Vortrag von Dr. Alexander Dylong (Hildesheim) am 22. Januar 2013

Unter den zahlreichen Herrschern in der über tausendjährigen Geschichte des Welfenhauses gibt es kaum eine Figur, deren Persönlichkeitsbild bis zum heutigen Tag so zwiespältig erscheint wie das von König Georg V. (1819-1878). Es wird bis heute sehr stark durch subjektive Wertungen und Urteile geprägt. Es reicht vom hoch gebildeten und kunstsinnigen Landesherrn mit einem ausgeprägten Mäzenatentum im kulturellen Bereich, der seine bereits mit 14 Jahren erlittene Erblindung mit bemerkenswerter Fassung trug, bis zum selbstgerechten Autokraten, der mit anachronistischen Wertvorstellungen ein reaktionäres Regime führte und dabei häufig unfähigen Ratgebern vertraute.
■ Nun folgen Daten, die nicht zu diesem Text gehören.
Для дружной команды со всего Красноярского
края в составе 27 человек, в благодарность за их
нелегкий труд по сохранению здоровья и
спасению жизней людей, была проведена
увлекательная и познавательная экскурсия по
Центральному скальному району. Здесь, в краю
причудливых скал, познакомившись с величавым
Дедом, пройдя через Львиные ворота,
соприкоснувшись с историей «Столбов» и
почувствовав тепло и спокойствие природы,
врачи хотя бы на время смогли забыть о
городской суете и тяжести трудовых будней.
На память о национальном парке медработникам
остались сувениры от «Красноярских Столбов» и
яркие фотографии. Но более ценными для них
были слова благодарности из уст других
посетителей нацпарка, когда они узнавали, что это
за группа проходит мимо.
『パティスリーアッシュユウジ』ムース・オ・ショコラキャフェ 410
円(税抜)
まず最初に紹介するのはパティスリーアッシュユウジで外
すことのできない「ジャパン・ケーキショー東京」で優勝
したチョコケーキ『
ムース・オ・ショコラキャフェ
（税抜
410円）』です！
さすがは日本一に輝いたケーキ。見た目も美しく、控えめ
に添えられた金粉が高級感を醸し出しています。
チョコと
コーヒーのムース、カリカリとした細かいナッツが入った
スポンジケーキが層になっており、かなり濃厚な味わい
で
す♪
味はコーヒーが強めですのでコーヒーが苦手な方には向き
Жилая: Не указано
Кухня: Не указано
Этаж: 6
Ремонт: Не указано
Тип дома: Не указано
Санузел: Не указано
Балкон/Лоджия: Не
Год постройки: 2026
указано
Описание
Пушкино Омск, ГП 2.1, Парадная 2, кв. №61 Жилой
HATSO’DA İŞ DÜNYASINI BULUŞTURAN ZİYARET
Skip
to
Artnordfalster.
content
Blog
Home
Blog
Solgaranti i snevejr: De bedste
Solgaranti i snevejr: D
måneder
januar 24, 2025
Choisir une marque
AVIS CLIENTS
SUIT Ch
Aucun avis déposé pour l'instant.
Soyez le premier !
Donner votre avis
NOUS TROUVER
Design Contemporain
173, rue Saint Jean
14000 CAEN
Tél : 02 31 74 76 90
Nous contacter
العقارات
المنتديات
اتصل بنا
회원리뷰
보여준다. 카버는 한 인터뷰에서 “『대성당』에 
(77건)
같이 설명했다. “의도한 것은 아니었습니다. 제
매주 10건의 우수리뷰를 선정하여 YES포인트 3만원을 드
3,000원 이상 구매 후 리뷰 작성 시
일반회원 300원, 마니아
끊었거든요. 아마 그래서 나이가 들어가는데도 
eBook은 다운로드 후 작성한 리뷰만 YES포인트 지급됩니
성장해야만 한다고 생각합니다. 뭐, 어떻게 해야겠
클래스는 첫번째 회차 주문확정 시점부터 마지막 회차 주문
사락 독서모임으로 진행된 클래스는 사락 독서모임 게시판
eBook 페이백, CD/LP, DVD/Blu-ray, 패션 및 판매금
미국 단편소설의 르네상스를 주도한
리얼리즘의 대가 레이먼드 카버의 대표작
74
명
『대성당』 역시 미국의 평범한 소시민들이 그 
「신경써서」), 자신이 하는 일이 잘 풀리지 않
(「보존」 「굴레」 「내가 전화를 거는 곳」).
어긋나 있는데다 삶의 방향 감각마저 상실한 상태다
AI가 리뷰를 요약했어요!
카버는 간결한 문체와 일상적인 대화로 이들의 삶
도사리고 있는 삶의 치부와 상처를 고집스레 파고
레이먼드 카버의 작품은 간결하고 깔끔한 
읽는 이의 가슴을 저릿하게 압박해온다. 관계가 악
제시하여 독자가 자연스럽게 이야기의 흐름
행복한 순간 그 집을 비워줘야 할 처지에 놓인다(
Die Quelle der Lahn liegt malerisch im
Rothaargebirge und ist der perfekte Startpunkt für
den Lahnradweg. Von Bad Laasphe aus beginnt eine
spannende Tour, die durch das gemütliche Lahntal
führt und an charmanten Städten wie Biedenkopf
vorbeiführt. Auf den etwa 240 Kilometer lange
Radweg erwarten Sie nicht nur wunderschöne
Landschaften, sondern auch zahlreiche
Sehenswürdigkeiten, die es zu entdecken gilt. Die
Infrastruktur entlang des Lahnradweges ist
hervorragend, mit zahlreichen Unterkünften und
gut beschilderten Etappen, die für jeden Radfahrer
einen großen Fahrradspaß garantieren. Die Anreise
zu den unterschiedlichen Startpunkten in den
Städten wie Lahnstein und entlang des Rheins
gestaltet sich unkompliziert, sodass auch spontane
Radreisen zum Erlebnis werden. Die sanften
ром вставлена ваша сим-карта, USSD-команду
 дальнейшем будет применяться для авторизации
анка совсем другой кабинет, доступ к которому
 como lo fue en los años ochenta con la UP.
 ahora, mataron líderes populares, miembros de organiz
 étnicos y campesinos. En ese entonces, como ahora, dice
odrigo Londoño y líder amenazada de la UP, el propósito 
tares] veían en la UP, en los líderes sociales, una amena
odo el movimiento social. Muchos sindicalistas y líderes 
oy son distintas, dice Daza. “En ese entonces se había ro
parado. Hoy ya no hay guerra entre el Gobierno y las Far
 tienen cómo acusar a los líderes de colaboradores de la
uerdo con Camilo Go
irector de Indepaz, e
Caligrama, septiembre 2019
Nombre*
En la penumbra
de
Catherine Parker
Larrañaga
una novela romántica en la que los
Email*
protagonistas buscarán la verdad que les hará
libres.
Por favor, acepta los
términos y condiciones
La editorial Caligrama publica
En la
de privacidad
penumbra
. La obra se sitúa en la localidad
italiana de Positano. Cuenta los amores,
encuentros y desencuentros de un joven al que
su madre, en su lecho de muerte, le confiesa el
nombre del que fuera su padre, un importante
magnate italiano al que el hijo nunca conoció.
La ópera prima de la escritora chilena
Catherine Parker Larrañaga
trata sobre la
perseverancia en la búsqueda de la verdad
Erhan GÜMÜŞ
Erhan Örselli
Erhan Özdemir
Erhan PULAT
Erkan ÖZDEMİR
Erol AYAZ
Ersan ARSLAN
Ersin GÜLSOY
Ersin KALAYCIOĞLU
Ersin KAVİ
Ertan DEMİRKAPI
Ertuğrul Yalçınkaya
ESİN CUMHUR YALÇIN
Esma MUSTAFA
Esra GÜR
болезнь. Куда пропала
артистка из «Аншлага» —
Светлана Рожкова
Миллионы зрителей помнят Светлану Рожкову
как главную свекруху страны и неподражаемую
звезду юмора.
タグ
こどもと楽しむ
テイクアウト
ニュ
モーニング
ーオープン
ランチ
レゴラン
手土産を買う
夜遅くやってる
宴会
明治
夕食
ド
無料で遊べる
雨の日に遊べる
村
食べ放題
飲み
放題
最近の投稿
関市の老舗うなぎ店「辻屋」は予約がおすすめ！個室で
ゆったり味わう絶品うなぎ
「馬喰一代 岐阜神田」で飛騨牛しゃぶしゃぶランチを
Der Hildesheimer Historiker Alexander Dylong hat unlängst eine Biographie über den letzten hannoverschen König vorgelegt. In seinem Vortrag wird er sich besonders mit Georgs Erblindung und deren Folgen, seiner Förderung von Kunst und Kultur, seiner Regierung sowie seinen Aktivitäten in der Zeit des Exils beschäftigen und natürlich auch sein Verhalten gegenüber der evangelischen wie der katholischen Kirche thematisieren.